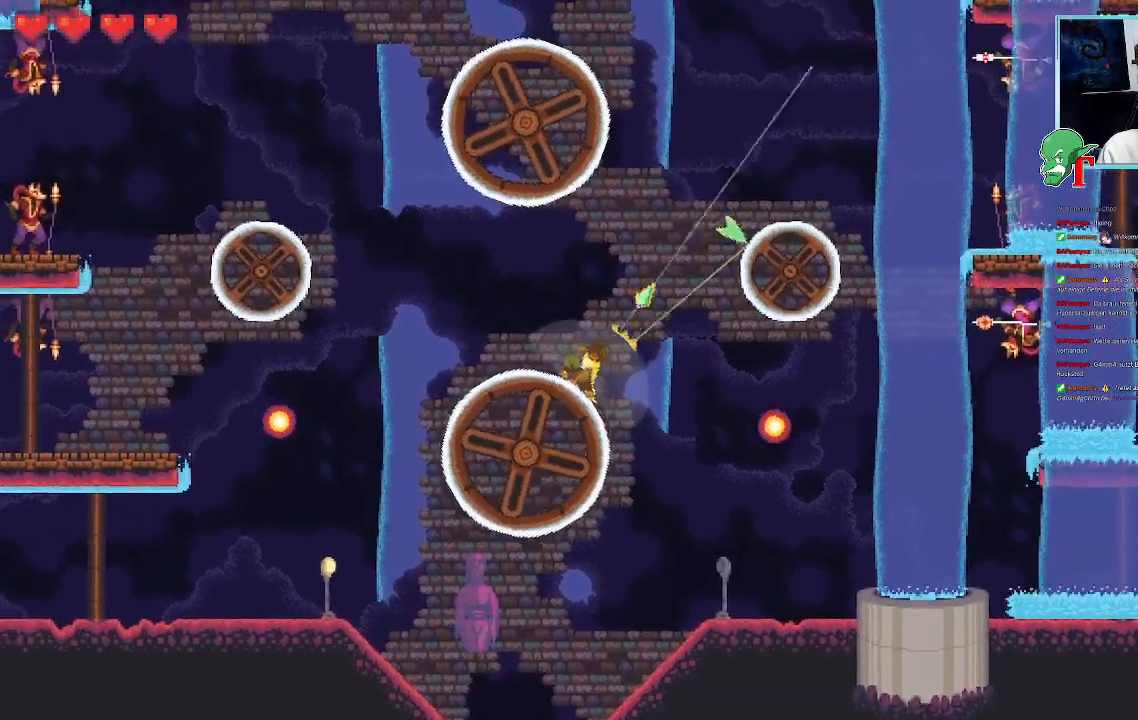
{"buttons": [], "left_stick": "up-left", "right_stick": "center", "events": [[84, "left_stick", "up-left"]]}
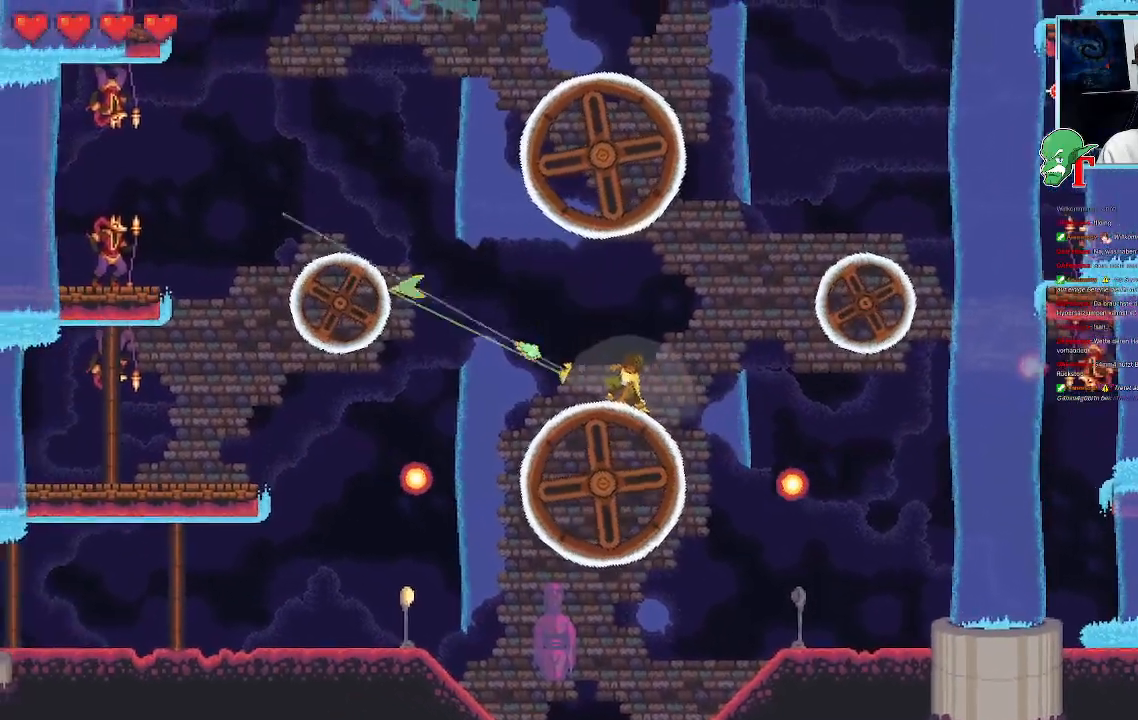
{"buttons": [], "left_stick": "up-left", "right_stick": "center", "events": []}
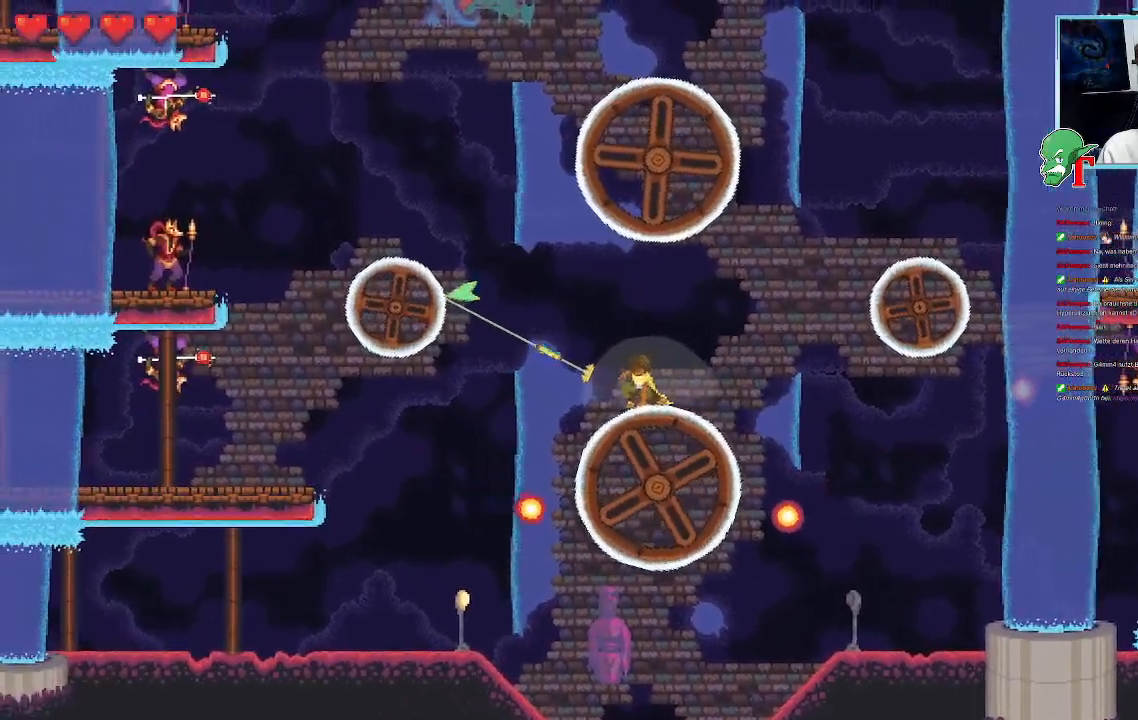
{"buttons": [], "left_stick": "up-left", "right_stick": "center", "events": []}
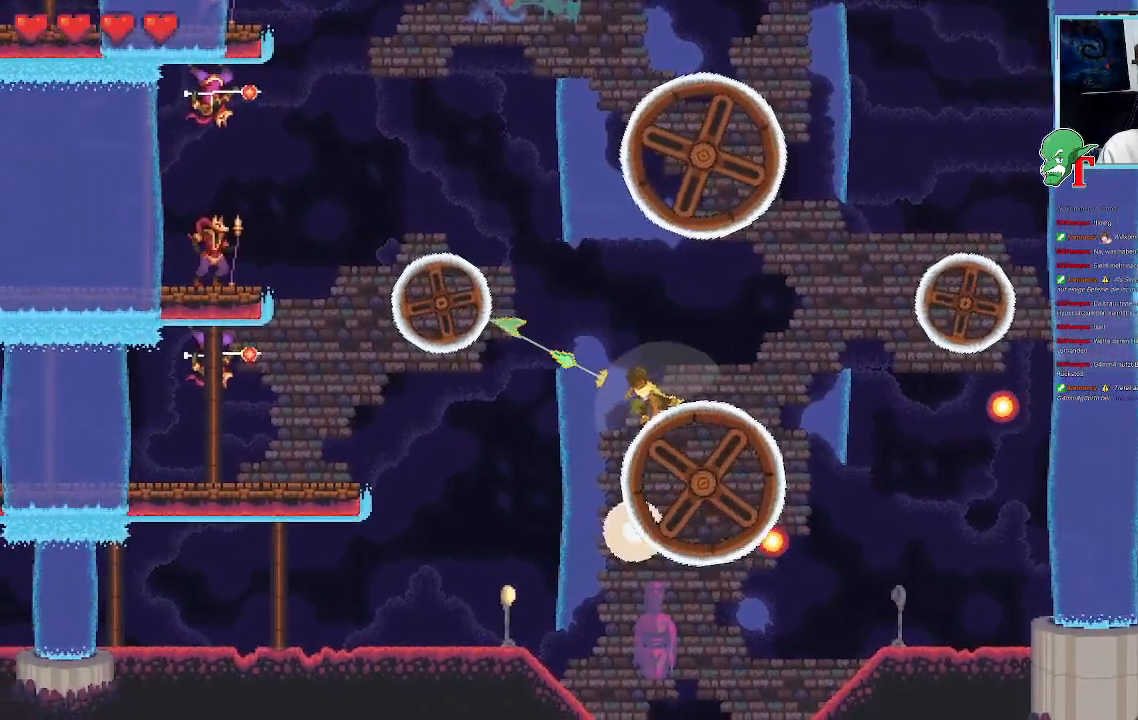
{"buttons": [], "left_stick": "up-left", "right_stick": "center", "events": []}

---

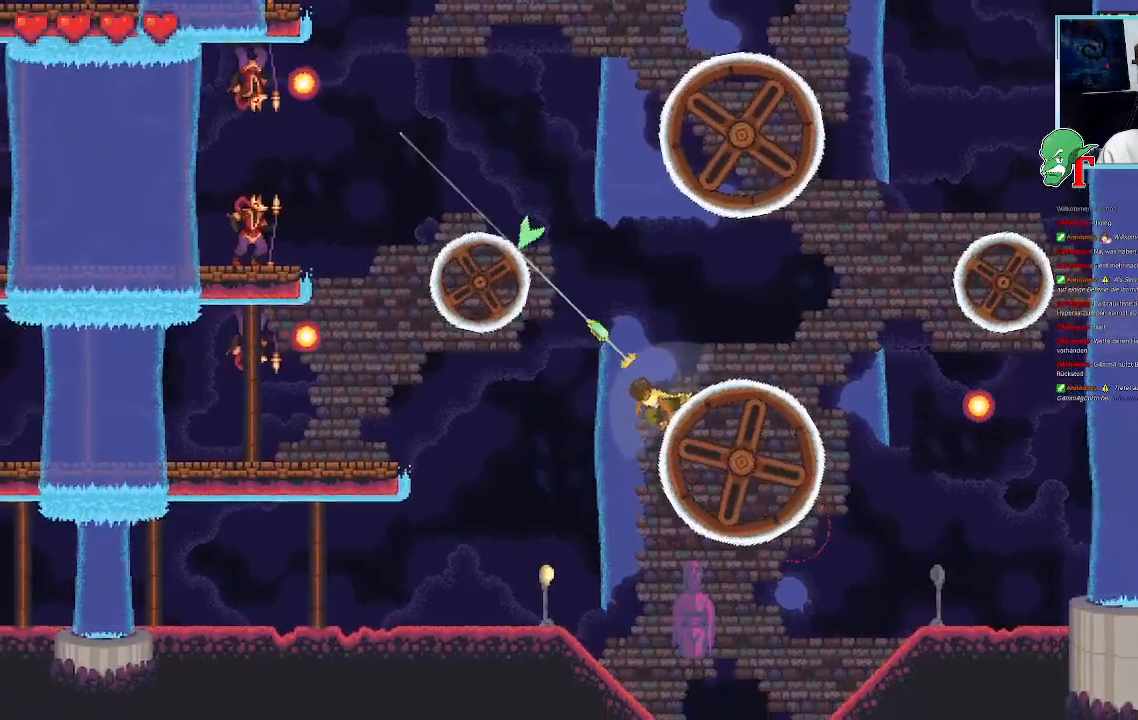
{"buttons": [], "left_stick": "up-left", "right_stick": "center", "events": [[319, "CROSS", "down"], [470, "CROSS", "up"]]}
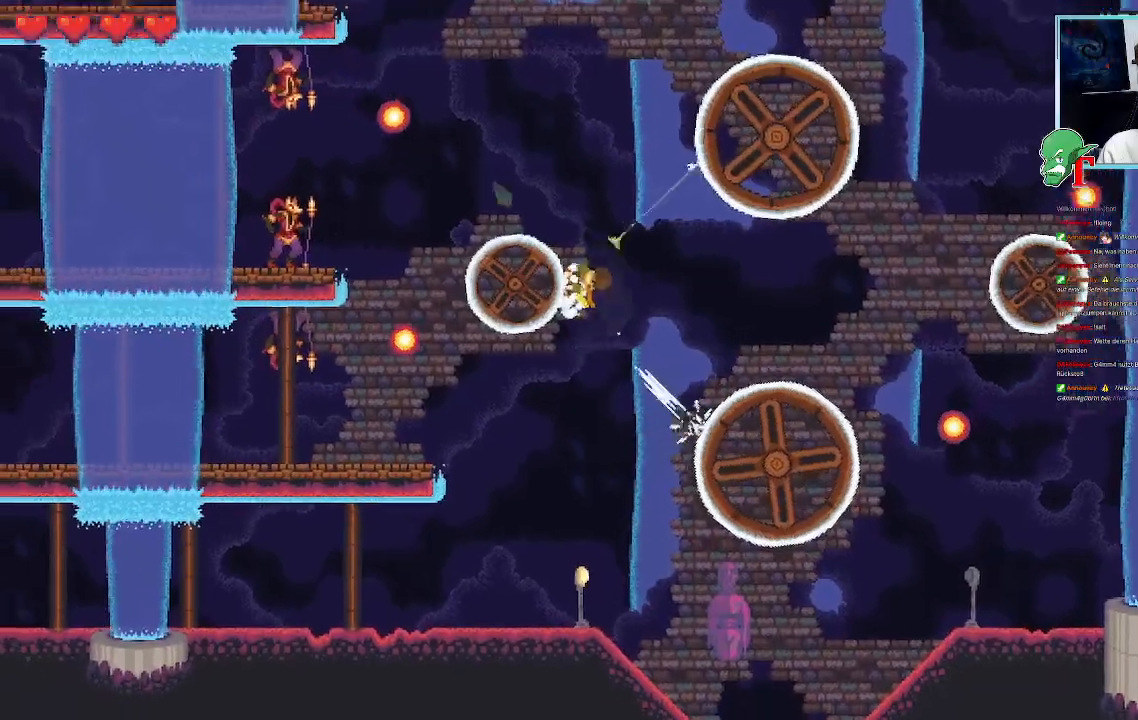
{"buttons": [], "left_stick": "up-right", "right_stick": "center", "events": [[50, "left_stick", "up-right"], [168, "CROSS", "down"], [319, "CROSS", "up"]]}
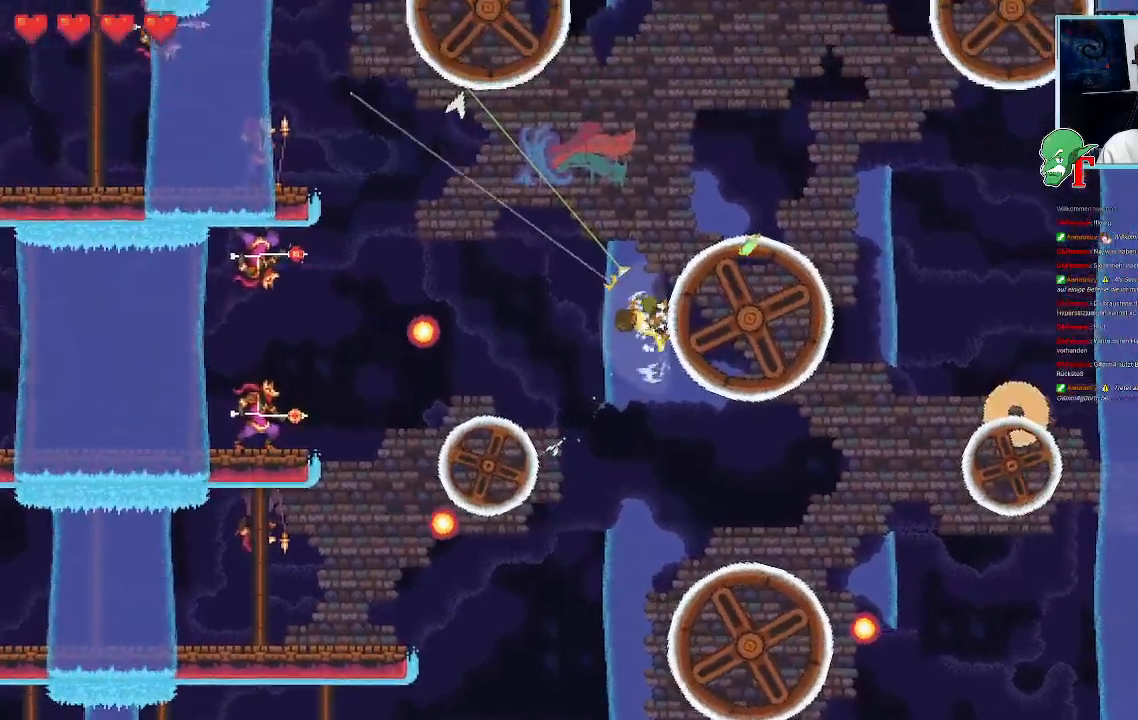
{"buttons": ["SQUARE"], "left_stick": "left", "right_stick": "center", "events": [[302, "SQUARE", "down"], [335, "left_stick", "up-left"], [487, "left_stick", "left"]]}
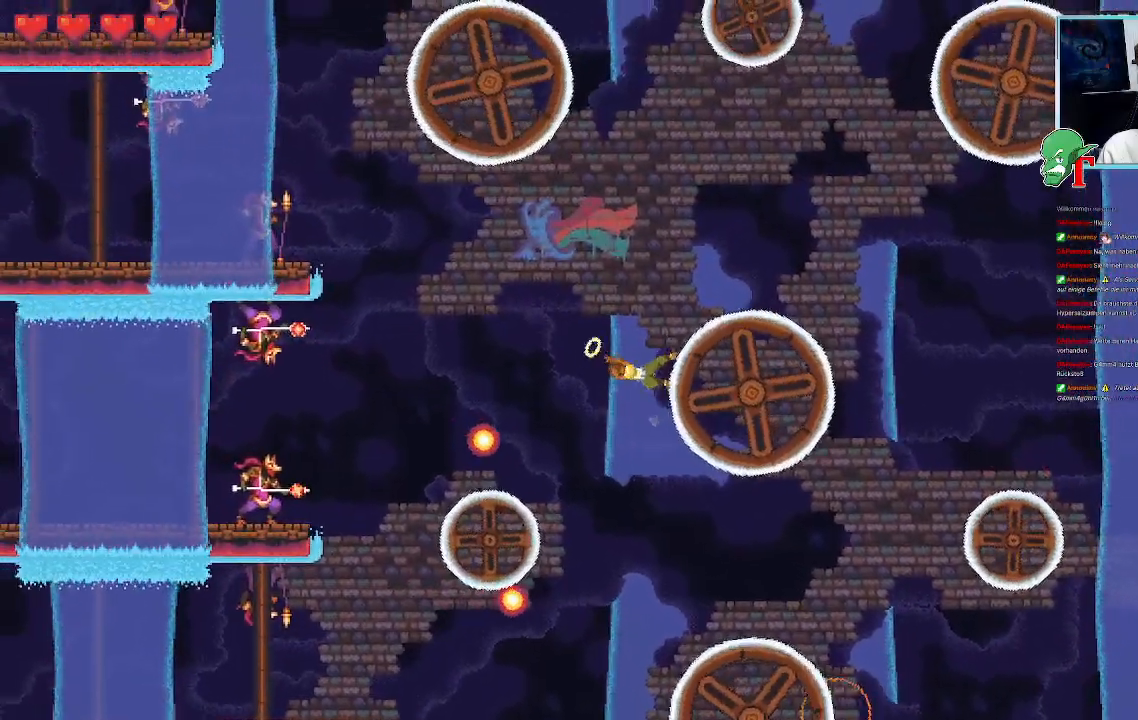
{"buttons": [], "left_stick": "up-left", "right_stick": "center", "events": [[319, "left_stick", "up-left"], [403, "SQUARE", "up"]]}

■ **WHAT IS EXPECTED**
Return, in full, every line of these entries that holds "down".

■ **RESULT OF THE TASK**
{"buttons": [], "left_stick": "up-left", "right_stick": "center", "events": [[319, "CROSS", "down"], [470, "CROSS", "up"]]}
{"buttons": [], "left_stick": "up-right", "right_stick": "center", "events": [[50, "left_stick", "up-right"], [168, "CROSS", "down"], [319, "CROSS", "up"]]}
{"buttons": ["SQUARE"], "left_stick": "left", "right_stick": "center", "events": [[302, "SQUARE", "down"], [335, "left_stick", "up-left"], [487, "left_stick", "left"]]}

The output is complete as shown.